> [THE DATA]
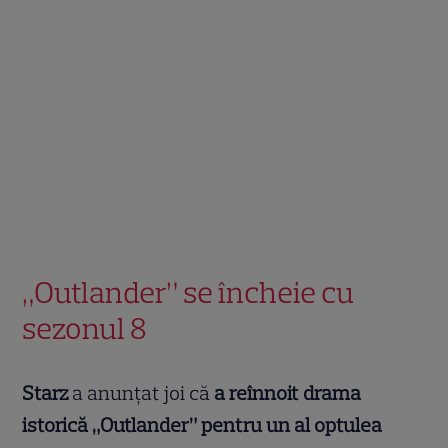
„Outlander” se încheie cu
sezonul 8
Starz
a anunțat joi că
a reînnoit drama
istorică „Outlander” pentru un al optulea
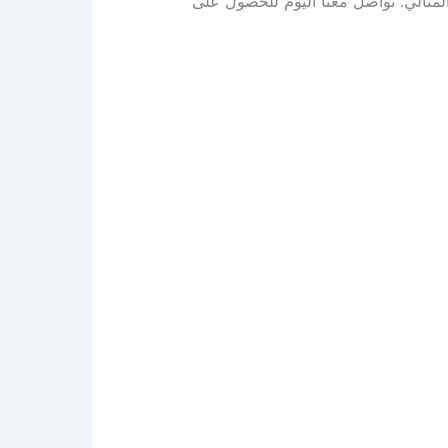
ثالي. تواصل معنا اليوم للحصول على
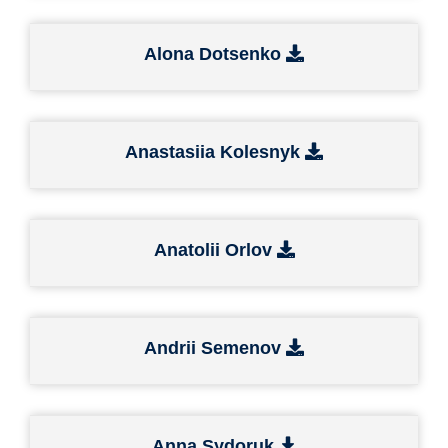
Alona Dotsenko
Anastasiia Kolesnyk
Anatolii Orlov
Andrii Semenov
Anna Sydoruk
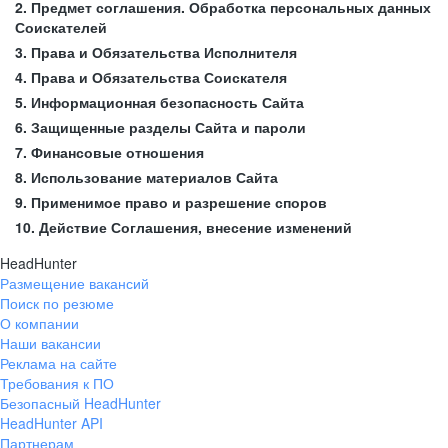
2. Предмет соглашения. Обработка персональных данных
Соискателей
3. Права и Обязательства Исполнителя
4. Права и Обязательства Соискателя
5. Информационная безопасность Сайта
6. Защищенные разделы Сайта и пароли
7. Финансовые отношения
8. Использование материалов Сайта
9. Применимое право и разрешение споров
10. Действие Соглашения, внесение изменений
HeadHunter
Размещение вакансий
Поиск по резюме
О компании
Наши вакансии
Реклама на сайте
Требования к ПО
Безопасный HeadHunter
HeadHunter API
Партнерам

> [REQUEST] Using only the data above, copy out the lines that include the word "Outlander".

> [ANSWER SPACE]
„Outlander” se încheie cu
istorică „Outlander” pentru un al optulea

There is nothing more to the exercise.